I have a dataset of 100k+ rows of documents, each is on average 100 to 300 words, some are a few thousands long. I’m looking to make feature extraction from the dataset, i.e. populate a SQL table using a self-hosted model.
How to do it optimally?
One way to do it is to simply run a for loop over the dataset with batch_size=64. That works, but I think we would get heavy GPU underutilization.
Many HF libraries allow for Trainer or similar, which allows in turn for no-python-overhead training. However, I don’t know such a lib for inference over an offline dataset.
After the inference, we need to populate a SQL table which requires calling python for schemas and that’s slow.
What do you think? what is a good way to do it?
Langchain+vllm async generation?
it’s written on some C++/CUDA or similar low-level languages.
Yeah. vLLM significantly accelerates inference, especially on GPUs.
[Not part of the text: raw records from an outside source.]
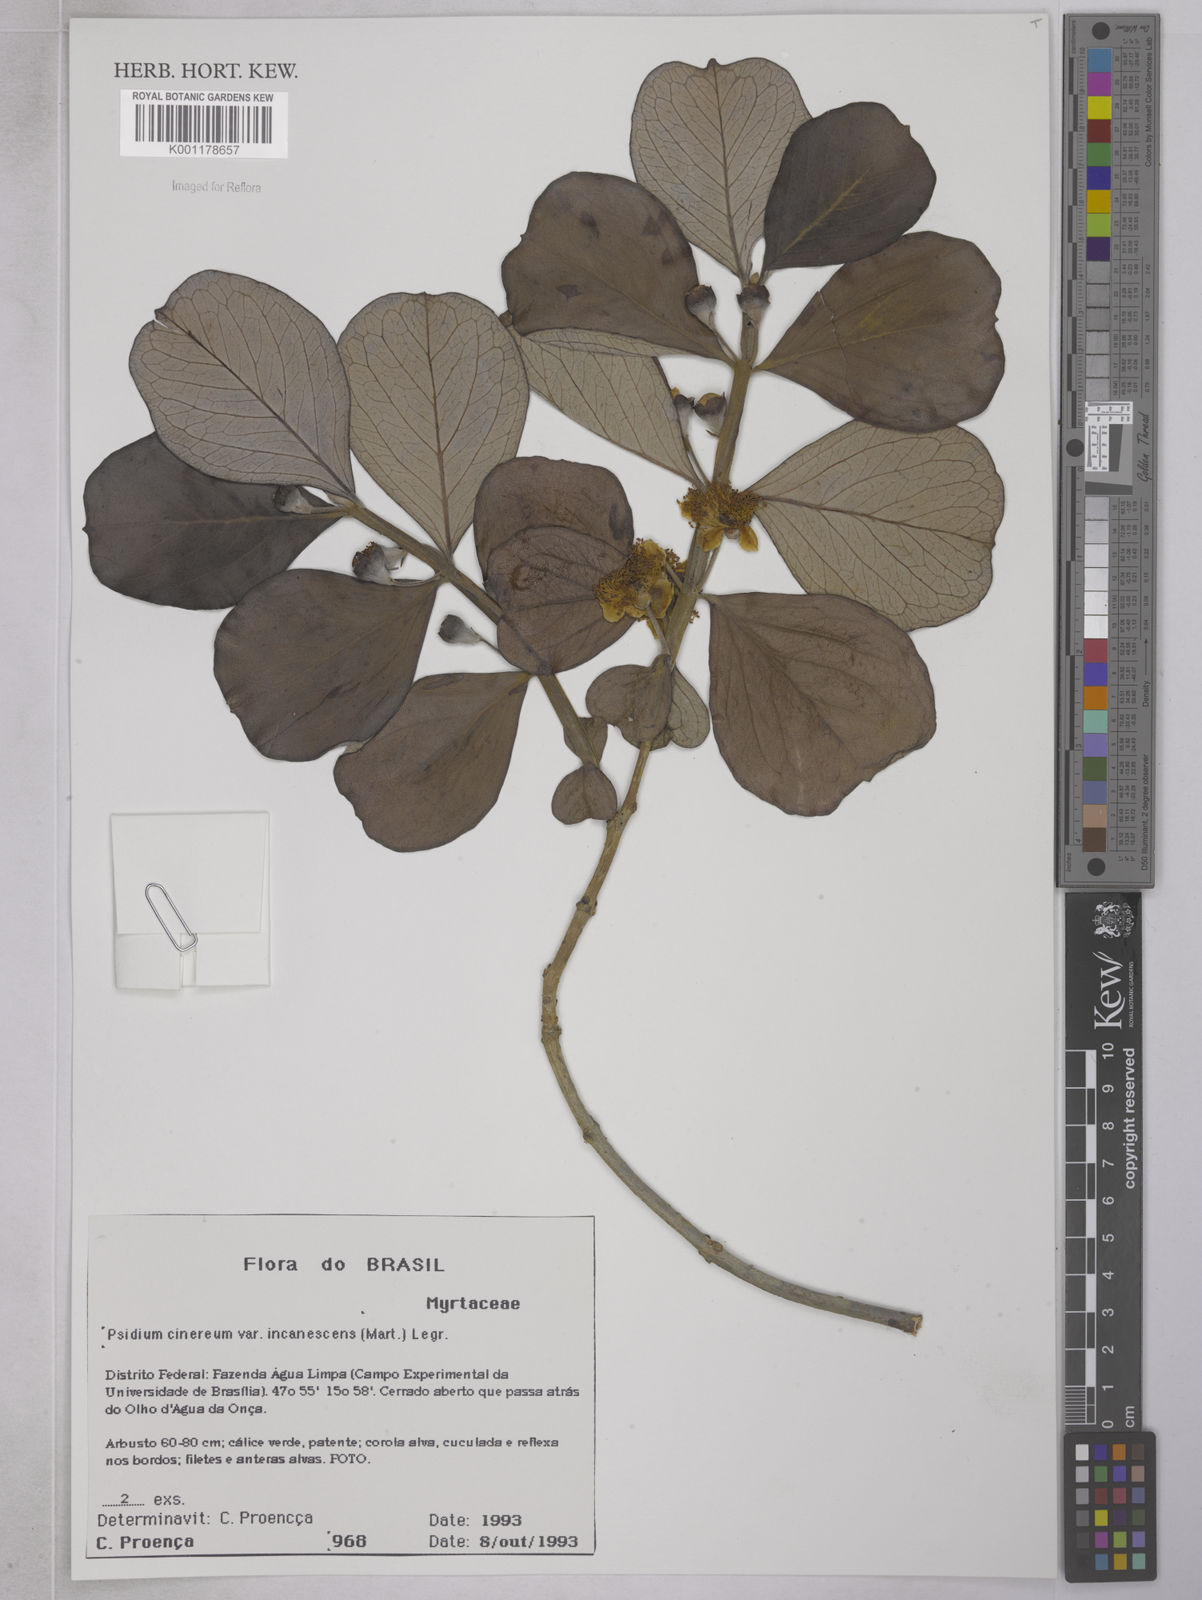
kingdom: Plantae
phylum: Tracheophyta
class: Magnoliopsida
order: Myrtales
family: Myrtaceae
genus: Psidium
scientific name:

However, it isn’t specifically optimized for handling large numbers of concurrent requests with other tasks. TEI and TGI are designed with larger scales in mind, so they might be more advantageous in such case.
That said, vLLM’s server mode might not differ much…
Anyway, this is less a vLLM issue and more a problem on the pure Python side, including LangChain. For batch processing handling large numbers of files, running everything through a single Python script introduces overhead.
Offloading some of that to the OS (like when setting up a local server, where the OS handles some resource management) can sometimes improve efficiency. It may get messy though…
If the dataset isn’t enormous, a single script is perfectly fine.